BEGIN

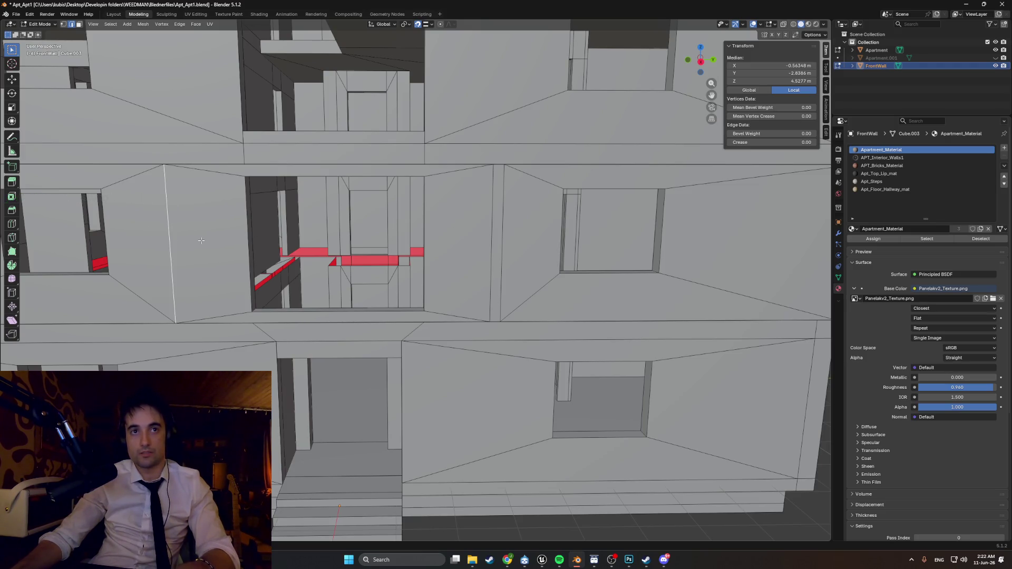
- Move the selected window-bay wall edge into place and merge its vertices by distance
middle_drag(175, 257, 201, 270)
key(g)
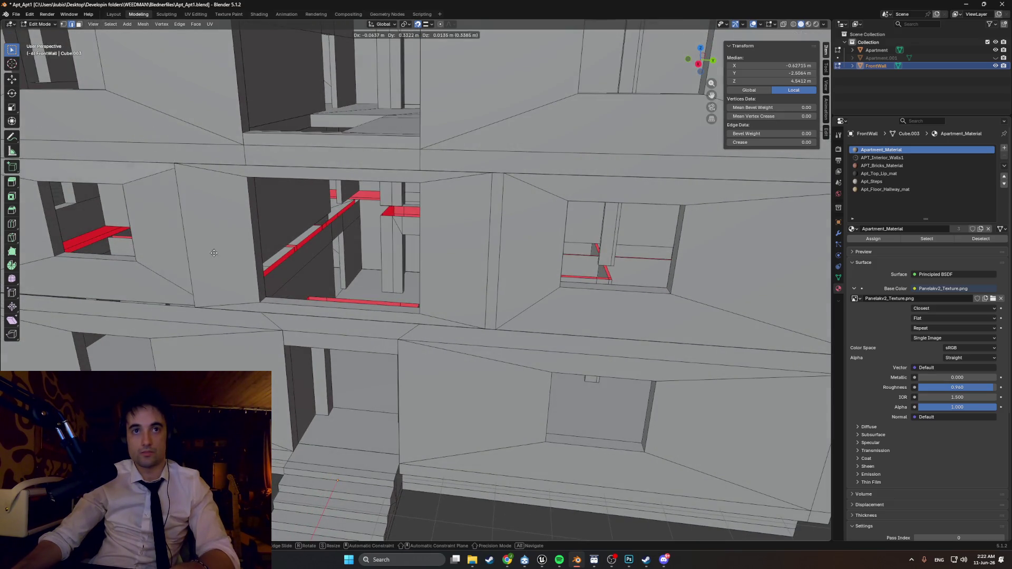
click(173, 265)
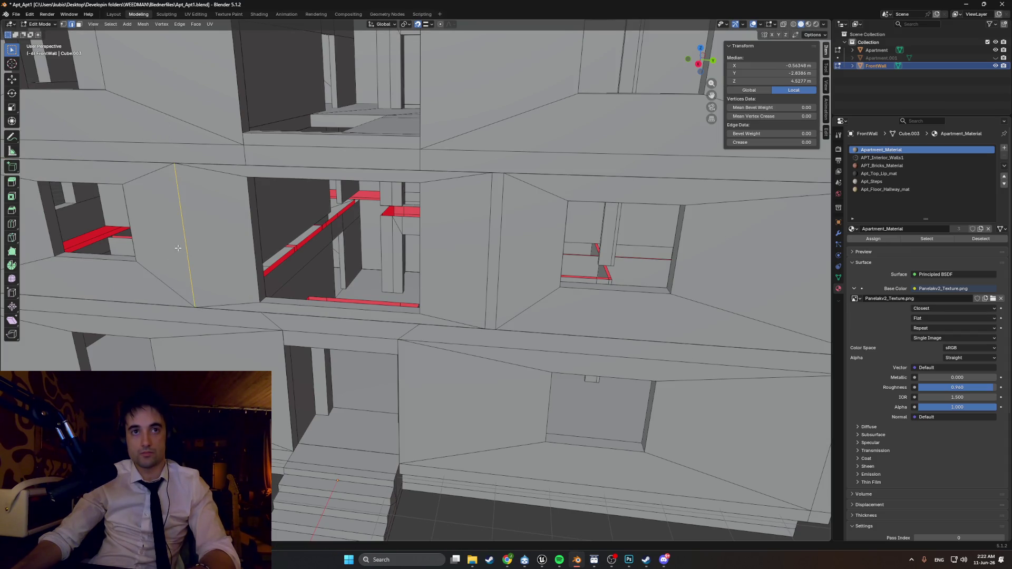
key(m)
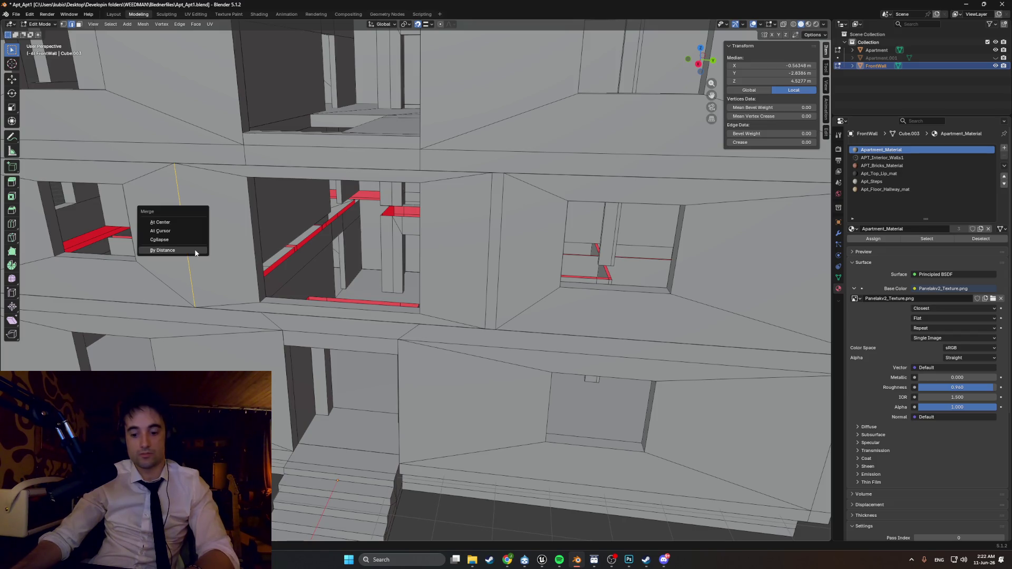
click(195, 250)
- Shift the vertical wall edge to the right so it meets the neighbouring section
middle_drag(195, 250, 247, 264)
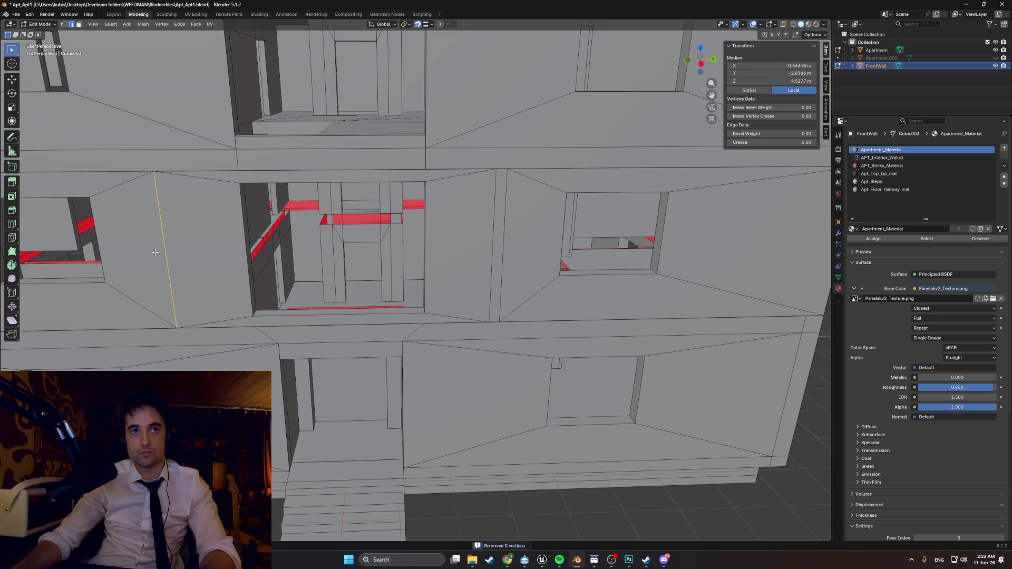
scroll(177, 255, up, 5)
scroll(174, 253, up, 4)
key(g)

END

## [Exercise]
In the entries above, find every line with the word "wall" and list it.

## [Task response]
- Move the selected window-bay wall edge into place and merge its vertices by distance
- Shift the vertical wall edge to the right so it meets the neighbouring section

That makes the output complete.